[Data records]
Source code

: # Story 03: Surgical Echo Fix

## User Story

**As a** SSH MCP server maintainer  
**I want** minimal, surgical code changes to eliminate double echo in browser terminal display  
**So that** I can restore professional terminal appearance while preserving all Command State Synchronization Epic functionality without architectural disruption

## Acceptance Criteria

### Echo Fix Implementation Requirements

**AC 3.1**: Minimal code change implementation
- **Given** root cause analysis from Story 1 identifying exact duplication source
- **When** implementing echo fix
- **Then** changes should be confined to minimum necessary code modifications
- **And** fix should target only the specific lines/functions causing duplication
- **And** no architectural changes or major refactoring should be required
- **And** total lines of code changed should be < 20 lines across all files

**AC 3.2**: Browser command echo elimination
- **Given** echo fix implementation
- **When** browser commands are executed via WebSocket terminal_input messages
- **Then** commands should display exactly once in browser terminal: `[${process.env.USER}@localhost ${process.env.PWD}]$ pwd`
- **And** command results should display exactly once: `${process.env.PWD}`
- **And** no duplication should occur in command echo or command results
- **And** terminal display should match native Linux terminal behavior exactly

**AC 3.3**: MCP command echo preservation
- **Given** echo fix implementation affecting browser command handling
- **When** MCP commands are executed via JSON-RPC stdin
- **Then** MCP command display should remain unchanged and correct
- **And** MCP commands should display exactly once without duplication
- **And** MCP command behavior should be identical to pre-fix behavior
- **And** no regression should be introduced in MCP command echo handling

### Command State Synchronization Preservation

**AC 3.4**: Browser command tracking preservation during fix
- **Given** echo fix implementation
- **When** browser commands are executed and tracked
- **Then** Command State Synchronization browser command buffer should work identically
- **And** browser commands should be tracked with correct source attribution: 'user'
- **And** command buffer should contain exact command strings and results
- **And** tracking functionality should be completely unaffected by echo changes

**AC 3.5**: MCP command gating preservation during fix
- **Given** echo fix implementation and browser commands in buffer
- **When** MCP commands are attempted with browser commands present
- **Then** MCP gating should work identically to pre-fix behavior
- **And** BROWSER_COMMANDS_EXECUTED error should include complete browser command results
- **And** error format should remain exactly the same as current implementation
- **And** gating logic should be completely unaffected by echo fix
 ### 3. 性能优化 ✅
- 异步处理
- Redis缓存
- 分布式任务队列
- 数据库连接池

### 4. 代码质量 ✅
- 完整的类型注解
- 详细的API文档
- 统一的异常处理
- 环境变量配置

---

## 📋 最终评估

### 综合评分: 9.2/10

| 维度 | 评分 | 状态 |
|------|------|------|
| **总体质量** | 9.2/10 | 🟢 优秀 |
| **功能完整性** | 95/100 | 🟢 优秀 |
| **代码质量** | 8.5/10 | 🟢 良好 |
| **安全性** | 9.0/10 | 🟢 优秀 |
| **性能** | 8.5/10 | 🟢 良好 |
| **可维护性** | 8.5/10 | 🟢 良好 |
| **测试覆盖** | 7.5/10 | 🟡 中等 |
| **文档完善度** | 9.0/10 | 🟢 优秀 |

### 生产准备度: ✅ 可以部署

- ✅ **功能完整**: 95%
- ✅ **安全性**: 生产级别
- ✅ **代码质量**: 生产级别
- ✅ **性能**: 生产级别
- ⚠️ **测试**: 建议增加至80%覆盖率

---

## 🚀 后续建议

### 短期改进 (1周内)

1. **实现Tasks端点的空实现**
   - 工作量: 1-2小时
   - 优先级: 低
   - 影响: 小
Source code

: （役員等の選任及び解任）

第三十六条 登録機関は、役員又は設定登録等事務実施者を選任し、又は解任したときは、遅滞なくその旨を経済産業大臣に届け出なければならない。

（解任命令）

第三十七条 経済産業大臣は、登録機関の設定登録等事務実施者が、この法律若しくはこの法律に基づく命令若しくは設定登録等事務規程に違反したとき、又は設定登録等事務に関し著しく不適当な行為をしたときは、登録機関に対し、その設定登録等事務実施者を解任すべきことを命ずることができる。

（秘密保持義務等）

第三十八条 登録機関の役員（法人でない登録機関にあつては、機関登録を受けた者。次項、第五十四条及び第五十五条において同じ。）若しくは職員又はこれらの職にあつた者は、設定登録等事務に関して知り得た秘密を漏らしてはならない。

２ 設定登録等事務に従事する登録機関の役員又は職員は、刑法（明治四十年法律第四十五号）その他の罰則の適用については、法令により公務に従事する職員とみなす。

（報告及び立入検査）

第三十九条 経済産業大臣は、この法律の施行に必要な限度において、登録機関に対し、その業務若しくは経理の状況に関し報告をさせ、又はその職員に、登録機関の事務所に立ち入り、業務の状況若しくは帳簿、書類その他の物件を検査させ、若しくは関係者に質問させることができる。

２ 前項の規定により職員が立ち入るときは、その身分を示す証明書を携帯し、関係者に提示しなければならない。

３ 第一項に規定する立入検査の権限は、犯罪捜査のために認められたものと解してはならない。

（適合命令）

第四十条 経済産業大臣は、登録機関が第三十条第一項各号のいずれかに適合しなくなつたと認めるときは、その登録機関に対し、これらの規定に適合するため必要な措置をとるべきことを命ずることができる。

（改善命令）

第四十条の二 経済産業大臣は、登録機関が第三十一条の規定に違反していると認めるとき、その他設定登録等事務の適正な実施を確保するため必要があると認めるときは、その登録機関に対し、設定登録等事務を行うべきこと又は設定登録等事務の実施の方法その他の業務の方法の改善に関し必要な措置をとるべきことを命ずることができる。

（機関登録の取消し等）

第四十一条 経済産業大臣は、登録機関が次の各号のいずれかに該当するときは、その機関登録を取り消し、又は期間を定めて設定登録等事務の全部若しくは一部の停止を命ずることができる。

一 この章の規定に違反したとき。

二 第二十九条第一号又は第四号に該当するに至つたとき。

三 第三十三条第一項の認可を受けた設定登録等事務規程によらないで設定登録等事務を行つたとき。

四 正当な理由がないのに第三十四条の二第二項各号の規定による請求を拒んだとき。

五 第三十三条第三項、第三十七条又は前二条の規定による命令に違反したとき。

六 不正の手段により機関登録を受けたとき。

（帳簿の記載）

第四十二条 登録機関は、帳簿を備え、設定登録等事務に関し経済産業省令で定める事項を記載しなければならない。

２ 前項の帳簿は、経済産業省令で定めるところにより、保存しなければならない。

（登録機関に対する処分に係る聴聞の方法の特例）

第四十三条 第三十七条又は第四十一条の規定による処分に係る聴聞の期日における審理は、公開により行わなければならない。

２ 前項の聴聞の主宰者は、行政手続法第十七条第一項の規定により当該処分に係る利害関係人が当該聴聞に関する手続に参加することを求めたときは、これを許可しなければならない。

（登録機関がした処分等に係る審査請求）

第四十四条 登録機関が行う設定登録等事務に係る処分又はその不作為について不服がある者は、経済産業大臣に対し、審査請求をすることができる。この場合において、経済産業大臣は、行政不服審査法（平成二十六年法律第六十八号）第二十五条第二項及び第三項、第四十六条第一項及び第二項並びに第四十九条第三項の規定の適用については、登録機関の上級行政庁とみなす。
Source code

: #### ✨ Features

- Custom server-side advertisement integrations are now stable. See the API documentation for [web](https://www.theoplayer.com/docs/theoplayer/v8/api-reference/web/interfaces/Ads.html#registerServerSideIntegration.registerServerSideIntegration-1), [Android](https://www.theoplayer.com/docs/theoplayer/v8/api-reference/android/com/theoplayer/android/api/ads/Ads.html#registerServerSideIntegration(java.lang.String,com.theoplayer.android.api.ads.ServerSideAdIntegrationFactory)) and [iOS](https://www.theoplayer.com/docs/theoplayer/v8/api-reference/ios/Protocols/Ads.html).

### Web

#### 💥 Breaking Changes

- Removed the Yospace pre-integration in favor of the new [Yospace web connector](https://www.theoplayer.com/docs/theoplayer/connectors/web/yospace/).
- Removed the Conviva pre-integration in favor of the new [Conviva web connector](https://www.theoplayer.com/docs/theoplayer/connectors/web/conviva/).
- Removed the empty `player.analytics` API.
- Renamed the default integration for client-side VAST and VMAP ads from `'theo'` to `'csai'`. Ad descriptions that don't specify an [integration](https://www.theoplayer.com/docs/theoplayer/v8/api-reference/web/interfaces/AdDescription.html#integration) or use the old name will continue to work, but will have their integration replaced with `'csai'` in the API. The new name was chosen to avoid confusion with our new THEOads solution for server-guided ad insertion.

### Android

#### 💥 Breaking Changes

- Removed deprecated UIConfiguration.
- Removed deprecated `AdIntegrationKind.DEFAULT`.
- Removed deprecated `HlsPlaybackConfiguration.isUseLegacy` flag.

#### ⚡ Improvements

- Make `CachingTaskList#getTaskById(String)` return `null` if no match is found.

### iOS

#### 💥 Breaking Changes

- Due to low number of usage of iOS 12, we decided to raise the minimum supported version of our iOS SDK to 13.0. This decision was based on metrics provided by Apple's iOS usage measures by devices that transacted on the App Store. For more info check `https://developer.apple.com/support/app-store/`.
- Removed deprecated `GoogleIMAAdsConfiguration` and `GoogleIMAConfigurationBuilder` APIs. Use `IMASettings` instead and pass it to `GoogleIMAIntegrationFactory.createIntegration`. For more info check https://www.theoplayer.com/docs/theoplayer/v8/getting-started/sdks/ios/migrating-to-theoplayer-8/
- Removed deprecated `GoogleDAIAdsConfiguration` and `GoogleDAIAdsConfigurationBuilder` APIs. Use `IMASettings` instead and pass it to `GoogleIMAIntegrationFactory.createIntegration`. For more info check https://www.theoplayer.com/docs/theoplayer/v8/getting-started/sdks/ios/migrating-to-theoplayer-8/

* What the exercise asks
Please output exactly the lines between the one holding "code change implementation" and the one holding "- **And** total" in the records above, inclusive, and nothing more.

* Exercise response
**AC 3.1**: Minimal code change implementation
- **Given** root cause analysis from Story 1 identifying exact duplication source
- **When** implementing echo fix
- **Then** changes should be confined to minimum necessary code modifications
- **And** fix should target only the specific lines/functions causing duplication
- **And** no architectural changes or major refactoring should be required
- **And** total lines of code changed should be < 20 lines across all files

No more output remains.